Massachusetts Insurers Take One for the Team (Again)

September 11th, 2012 by

I have written before about what I consider to be a true Massachusetts Miracle: The 1992 reform of the Commonwealth’s workers’ compensation system and the results achieved following that reform. Bottom line – premium rates in Massachusetts are among the lowest in the nation while benefits are among the highest.
To make that happen back in 1992 all of the varying and vested constituencies had to come together and enter a grand compromise where everyone lost something so that the system could flourish as it has ever since (I won’t bother to mention that the current crop of folks we Americans have sent to the nation’s capital might learn something from this).
Employers and injured workers have benefited hugely from the 1992 reform. Insurers not so much, especially lately. Early this year, the Massachusetts Workers Compensation Rating and Inspection Bureau, representing insurers doing workers comp business in the Commonwealth, requested that Massachusetts Commissioner of Insurance, Joseph G. Murphy, approve a premium rate increase of 18.8%. After the Division held hearings and thought about it for a while, Mr. Murphy announced that he was denying the request – all of it. Result: Status quo, just as in New York a few weeks earlier. But if you think about it, this might actually be an insurer victory of sorts, because Massachusetts Attorney General Martha Coakley had made her own rate filing, which called for a reduction in rates of 8.8%. After Commissioner Murphy announced his decision, Ms. Coakley issued a press release saying, “The industry’s request to raise rates could not have come at a worse time for small businesses in Massachusetts.” She also congratulated herself and Commissioner Murphy by saying, “The decision will save Massachusetts workers compensation insurance customers approximately $175 million compared to the rates they would have paid if the proposed rate hike was approved.”
The decision will also cost the Commonwealth’s insurers the same $175 million.
But let’s get real for a minute. As Bill Clinton said last week, “It’s all about the arithmetic.”

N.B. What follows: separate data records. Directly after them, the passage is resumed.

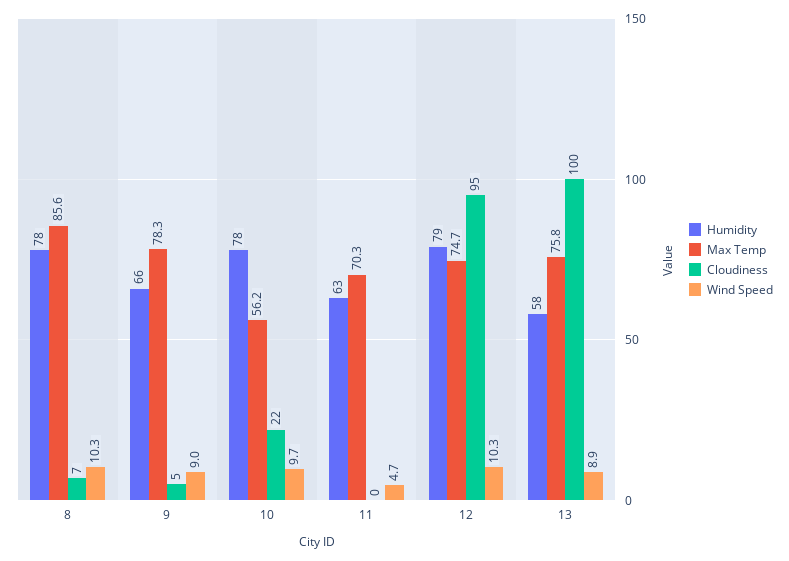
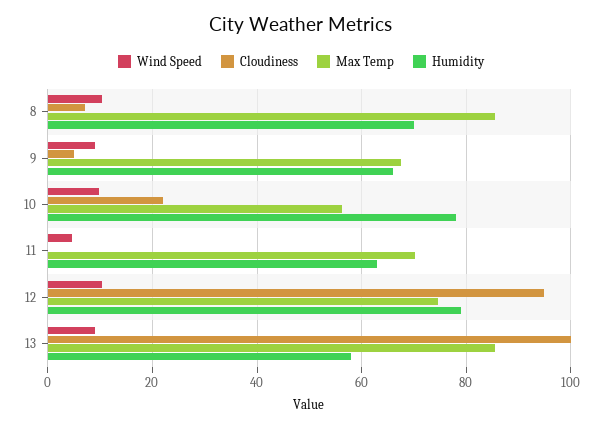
  {
    "Humidity": {
-     "8": 78,
+     "8": 70,
      "9": 66,
      "10": 78,
      "11": 63,
      "12": 79,
      "13": 58
    },
    "Max Temp": {
      "8": 85.6,
-     "9": 78.3,
+     "9": 68,
      "10": 56.2,
      "11": 70.3,
      "12": 74.7,
-     "13": 75.8
+     "13": 86
    },
    "Cloudiness": {
      "8": 7,
      "9": 5,
      "10": 22,
      "11": 0,
      "12": 95,
      "13": 100
    },
    "Wind Speed": {
      "8": 10.3,
      "9": 9,
      "10": 9.7,
      "11": 4.7,
      "12": 10.3,
      "13": 8.9
    }
  }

Now, there are many variables impacting premium rates in any state. For example, workers compensation medical loss costs have been rising in Massachusetts. Just a couple of years ago they comprised an enviable 36% of total loss costs; now they’re up to about 40%, and rising. But I thought perhaps I could put things in perspective if I just looked at the Massachusetts evolutionary development of a few key factors since the 1992 reforms. And those factors would be workers compensation premium rate changes, wage development and the progression of the CPI. The data in the chart below is taken from the Bureau of Labor Statistics, the Massachusetts Division of Unemployment Assistance and the Massachusetts Department of Industrial Accidents (DIA), summarized in the Massachusetts Division of Insurance’s Annual Report of 2010 (PDF) and DIA Circular Letter 336, dated 6 October 2010 (PDF).
ma-rate-changes
In the 17 years since 1994, there have been six years with double digit rate reductions, the largest being 21.1% in 1998, five years with single digit reductions, ranging from 1% to 4%, five years without change, and one year with a whopping big rate increase of 1%. The result is that rates in Massachusetts are where they were in the early 1980s. One by-product of this situation is that many Massachusetts employers seem to have lost the sense of urgency when injuries occur.
On the other hand, the CPI has increased every year since 1994 with the exception of 2010, when there was no change (it’s interesting to compare the CPI development with periods of recession; look at 2009 and 2010, for example), and the average weekly wage in the Commonwealth has grown from $586 in 1994 to $1,088 in 2010 (in 2012, it’s now more than $1,100).
The result shows a steady increase in costs and a steady decline in rates. I have to say that the reductions from 1994 through 1999 were entirely appropriate; those are the result of the 1992 reform. However, the six years with reductions since then, totally 28.3%, are questionable.
The consequences of both Commissioner Murphy’s current decision as well as the recent reductions are now being felt. The Massachusetts Assigned Risk Pool is growing quickly; in the last year it’s jumped from 12% of the market to 15% ($152 million in premium), and that was before the decision of two weeks ago. It would not surprise me to see Pool growth accelerate in the immediate future.
You can only keep the pressure cooker’s lid on for so long.